▶ [Try it]: In the data below, one line contains "működnek jól: „Vásárolj" and a later one contains "a CTA általában". Print both, with every line between them, exactly and alone.

START Dataset records

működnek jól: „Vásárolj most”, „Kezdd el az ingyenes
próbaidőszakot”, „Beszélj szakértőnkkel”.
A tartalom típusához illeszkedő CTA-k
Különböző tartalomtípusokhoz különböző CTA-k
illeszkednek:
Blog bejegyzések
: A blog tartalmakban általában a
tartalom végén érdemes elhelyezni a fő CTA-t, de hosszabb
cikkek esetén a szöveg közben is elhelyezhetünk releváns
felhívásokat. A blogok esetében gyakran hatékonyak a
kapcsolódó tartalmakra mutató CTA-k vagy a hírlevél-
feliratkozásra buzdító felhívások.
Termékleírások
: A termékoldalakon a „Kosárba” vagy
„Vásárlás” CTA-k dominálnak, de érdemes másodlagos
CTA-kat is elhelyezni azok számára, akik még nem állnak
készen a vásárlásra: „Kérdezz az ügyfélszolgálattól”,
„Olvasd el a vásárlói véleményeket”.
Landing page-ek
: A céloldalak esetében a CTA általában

END Dataset records
START Dataset records

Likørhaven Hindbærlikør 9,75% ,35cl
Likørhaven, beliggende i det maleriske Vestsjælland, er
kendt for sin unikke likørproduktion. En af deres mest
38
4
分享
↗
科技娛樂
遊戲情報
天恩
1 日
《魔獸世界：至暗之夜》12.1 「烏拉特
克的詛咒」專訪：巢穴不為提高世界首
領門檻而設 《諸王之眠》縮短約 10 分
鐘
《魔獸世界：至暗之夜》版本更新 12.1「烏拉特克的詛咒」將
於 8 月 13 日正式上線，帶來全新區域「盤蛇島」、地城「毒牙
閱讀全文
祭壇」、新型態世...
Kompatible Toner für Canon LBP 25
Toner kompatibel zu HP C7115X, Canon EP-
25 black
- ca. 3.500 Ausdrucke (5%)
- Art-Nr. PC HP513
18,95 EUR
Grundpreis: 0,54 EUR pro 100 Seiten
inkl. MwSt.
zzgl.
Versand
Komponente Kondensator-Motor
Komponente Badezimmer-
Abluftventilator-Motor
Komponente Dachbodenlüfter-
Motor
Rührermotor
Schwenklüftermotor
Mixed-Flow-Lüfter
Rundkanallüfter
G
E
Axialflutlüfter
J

END Dataset records

▶ [Output of the task]:
működnek jól: „Vásárolj most”, „Kezdd el az ingyenes
próbaidőszakot”, „Beszélj szakértőnkkel”.
A tartalom típusához illeszkedő CTA-k
Különböző tartalomtípusokhoz különböző CTA-k
illeszkednek:
Blog bejegyzések
: A blog tartalmakban általában a
tartalom végén érdemes elhelyezni a fő CTA-t, de hosszabb
cikkek esetén a szöveg közben is elhelyezhetünk releváns
felhívásokat. A blogok esetében gyakran hatékonyak a
kapcsolódó tartalmakra mutató CTA-k vagy a hírlevél-
feliratkozásra buzdító felhívások.
Termékleírások
: A termékoldalakon a „Kosárba” vagy
„Vásárlás” CTA-k dominálnak, de érdemes másodlagos
CTA-kat is elhelyezni azok számára, akik még nem állnak
készen a vásárlásra: „Kérdezz az ügyfélszolgálattól”,
„Olvasd el a vásárlói véleményeket”.
Landing page-ek
: A céloldalak esetében a CTA általában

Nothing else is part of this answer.